RALEIGH – The following are highlights from this week at the N.C. Department of Transportation. The stories below are also featured in NCDOT Now, the department’s weekly newscast.

Infrared Railroad Cameras
One of the biggest safety challenges that NCDOT and the railroads encounter are people on the tracks. Railroads are private property, meaning not only can you be arrested or fined for trespassing on the tracks, but you are also putting your life at risk.

Many people don’t know that it takes a train traveling 55 miles per hour more than one mile to stop – that’s over 18 football fields.

“People are walking on the tracks, they have earbuds in, they are looking at their phones. Everybody thinks they’ll hear a train when it’s coming or feel it, but that’s not always the case,” explained Chris Vaughan, Research Associate at the Institute for Transportation Research and Education.

This year alone, there have been 28 trespassing incidents on state railroads, 14 of which were fatal.

With support from the department’s Research and Development unit, the Rail division is utilizing new technology and research methods to help keep people off railroad tracks. NCDOT has installed infrared cameras along the rail line between Charlotte and Raleigh, and on Piedmont trains, to determine the extent and primary locations of railroad trespassing.

This information will help the department tailor safety efforts, or make safety improvement recommendations, in locations where trespassing is a significant hazard.

To learn more about railroad safety, visit BeRailSafe.org.

Winter Storm Cleanup
Travel is getting back to normal after an early winter storm hit the mountains and central areas of the state.

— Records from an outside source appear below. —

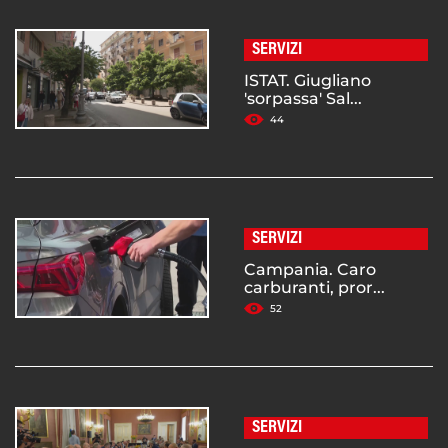
SERVIZI
ISTAT. Giugliano
'sorpassa' Sal...
44
SERVIZI
Campania. Caro
carburanti, pror...
52
SERVIZI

Before the storm arrived, crews treated thousands of miles of highway roads with brine solution to help keep ice from bonding to the pavement. After the storm passed, crews worked around the clock to plow and treat interstate and primary routes before moving to secondary roads.

In all, the department…
•    Had 2,300 employees working;
•    Deployed more than 1,400 pieces of equipment, plus an additional 900 contract trucks;
•    Put down more than 2.3 million gallons of brine solution before and after the storm; and
•    Used more than 43,000 tons of salt and sand.

Tree of Life Ceremony
While crews prepared for winter weather, a crowd gathered to remember those who died in vehicle crashes on North Carolina roads last year.

Fourteen hundred bows were tied to the Tree of Life, each representing a life lost, during the annual lighting and candlelight vigil in Raleigh. Speakers reminded drivers to buckle up... in every seat, every time and not drive impaired.